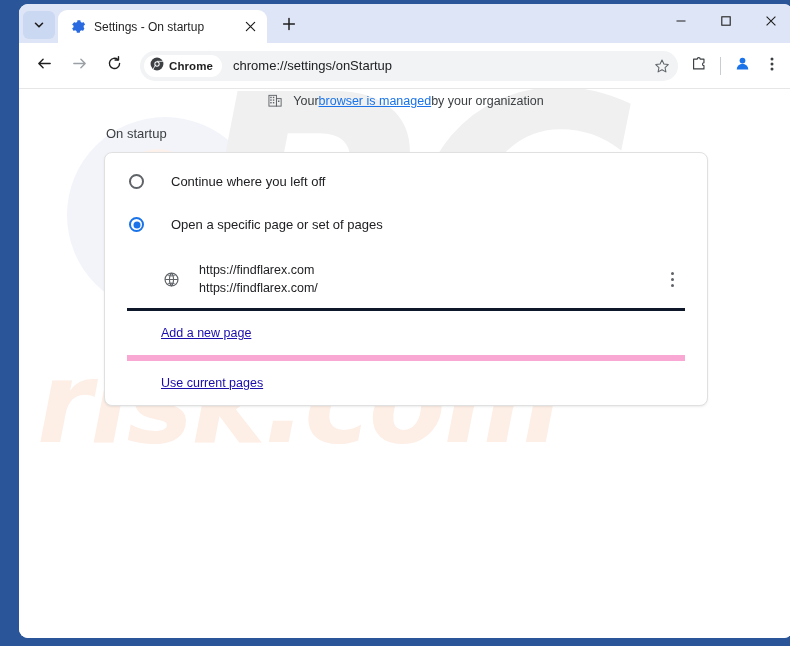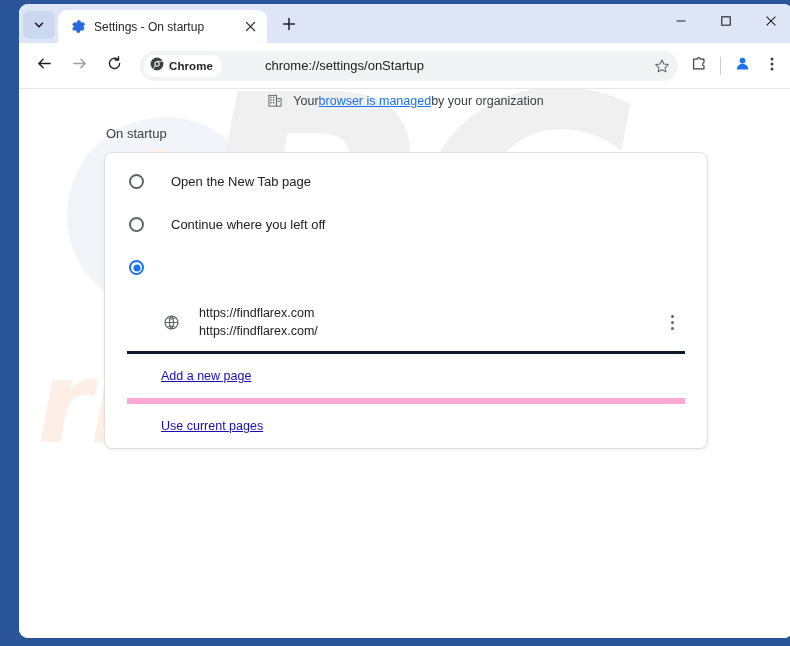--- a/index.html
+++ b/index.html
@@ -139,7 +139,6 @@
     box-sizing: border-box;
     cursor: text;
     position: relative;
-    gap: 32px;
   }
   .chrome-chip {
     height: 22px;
━━━━━━━━━━
Only the lines from the one with "box-sizing: border-box;" to the end of the entries above belong in your answer. Retype them exactly.

     box-sizing: border-box;
     cursor: text;
     position: relative;
-    gap: 32px;
   }
   .chrome-chip {
     height: 22px;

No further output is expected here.